▸ **Problem to solve**: Whenever a line carries the word "ktoré", pull it out of the entries.

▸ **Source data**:
⟨

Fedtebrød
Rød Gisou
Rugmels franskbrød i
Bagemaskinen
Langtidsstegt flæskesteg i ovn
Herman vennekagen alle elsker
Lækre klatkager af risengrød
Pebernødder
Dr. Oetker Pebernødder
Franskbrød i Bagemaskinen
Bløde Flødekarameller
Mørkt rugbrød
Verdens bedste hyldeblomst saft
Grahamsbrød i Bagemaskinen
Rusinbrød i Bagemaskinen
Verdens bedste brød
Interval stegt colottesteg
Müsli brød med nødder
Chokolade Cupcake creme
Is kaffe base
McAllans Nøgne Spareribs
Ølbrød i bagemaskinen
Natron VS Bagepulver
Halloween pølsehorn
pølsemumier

⟩
⟨

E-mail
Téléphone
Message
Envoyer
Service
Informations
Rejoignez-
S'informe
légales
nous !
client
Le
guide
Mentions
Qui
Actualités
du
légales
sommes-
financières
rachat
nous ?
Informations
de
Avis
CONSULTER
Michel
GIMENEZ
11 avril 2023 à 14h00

⟩
⟨

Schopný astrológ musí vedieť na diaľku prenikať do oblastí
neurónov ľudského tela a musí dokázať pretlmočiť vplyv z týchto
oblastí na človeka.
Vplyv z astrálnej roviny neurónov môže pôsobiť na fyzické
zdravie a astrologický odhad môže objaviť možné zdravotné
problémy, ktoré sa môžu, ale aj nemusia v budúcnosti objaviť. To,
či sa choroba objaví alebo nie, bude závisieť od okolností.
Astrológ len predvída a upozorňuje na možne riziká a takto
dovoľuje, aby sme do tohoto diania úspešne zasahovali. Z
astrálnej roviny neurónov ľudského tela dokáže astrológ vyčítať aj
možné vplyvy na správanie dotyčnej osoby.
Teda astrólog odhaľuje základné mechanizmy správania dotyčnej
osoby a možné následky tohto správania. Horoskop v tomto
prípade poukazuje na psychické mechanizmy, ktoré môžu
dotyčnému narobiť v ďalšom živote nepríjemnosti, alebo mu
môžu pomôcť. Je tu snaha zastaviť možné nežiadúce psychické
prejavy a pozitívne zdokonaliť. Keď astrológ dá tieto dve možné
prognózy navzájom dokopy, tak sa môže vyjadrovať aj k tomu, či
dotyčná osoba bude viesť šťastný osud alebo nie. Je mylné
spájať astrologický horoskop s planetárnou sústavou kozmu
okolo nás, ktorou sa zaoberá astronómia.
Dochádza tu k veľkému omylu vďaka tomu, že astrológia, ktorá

⟩

▸ **Response**:
problémy, ktoré sa môžu, ale aj nemusia v budúcnosti objaviť. To,
prípade poukazuje na psychické mechanizmy, ktoré môžu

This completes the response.